The organization made just over $2 million in political contributions and spent $5.9 million lobbying lawmakers from Jan. 1, 2011, to March 31, 2022, according to records filed with the secretary’s office. State of California.
The bill ignores the state’s ‘complex regulatory environments’ and would create ‘extensive’ disclosure requirements on property claims that ‘in many cases would fill an entire room with boxes and boxes of paper’ , Jennifer Snyder, a lobbyist for the association, told lawmakers in January.
The measure “would eliminate the ability for most current owners in California to apply for or even request a change of ownership,” she added.
But this year, the industry faces a changed political landscape.
COVID spurred lawmakers to act — and Muratsuchi won a valuable co-sponsor for his bill, Democratic state Assemblyman Jim Wood, head of the Assembly’s Health Committee. Wood condemned nursing homes for not doing enough during the pandemic and ordered state regulators to carry out stricter oversight.
Muratsuchi’s measure has been approved by the State Assembly and is awaiting a hearing in the Senate.
Investigations last year by news agencies CalMatters and LAist found that at least two unlicensed California nursing home operators operated dozens of facilities, even though officials from the State Department of Public Health State had declared them unfit to do so.
Homes remain open, in large part because it is incredibly difficult to find another nursing home for residents.
In July 2016, state regulators denied a license to Rechnitz — which had purchased Windsor Redding Care Center, where Arthur Trenerry died — citing 265 health and safety code violations at its other facilities over the past three previous years. Nonetheless, Rechnitz continues to operate the house in partnership with a former owner, Lee Samson, who is listed as a licensee in state records.
Mark Johnson, an attorney who represents Rechnitz and his company, Brius Healthcare, said Windsor Redding Care Center’s “license is in good standing” and that Rechnitz operates the facility under an agreement “which is customary in the skilled nursing facility industry”. Rechnitz has filed a new, updated license application with the state, Johnson said.
Johanna Trenerry said she had no idea Rechnitz was denied a license. If she had known, she says, she would never have placed her husband of 60 years in Windsor Redding.
Even before her husband caught COVID, Trenerry and her children were trying to move him to another house because he seemed overmedicated, couldn’t hold his head up and fell several times trying to get out of bed, a she declared. Once, she recalls, the nursing home let out the wrong person when visiting family.

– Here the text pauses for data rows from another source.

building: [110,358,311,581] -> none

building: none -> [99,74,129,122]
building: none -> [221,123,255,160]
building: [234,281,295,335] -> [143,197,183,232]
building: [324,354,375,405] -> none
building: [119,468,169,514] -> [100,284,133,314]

They kept him “so drugged up,” said Nancy Hearden, one of the Trenerrys’ eight children. “And I think it was just because it was easier for them. He wasn’t going to go to rehab. I was like, ‘We have to get him out of here.’ »
Then he had COVID.
Sixty of the facility’s 84 residents contracted the disease in September 2020 – and at least two dozen of them have died. According to a lawsuit filed by family members of 15 deceased residents, including the Trenerrys, workers at the home were forced to work despite showing symptoms of COVID. The lawsuit cites state citations that found the home failed to provide enough personal protective equipment to staff members, failed to test staff, and placed COVID patients and untested patients in the same rooms with residents who were not infected.
Johnson denied the allegations.
This story was produced by KHN, which publishes California Healthline, an independent editorial service of the California Health Care Foundation.
KHN (Kaiser Health News) is a national newsroom that produces in-depth journalism on health issues. Along with policy analysis and polls, KHN is one of the three main operating programs of the KFF (Kaiser Family Foundation). KFF is an endowed non-profit organization providing information on health issues to the nation.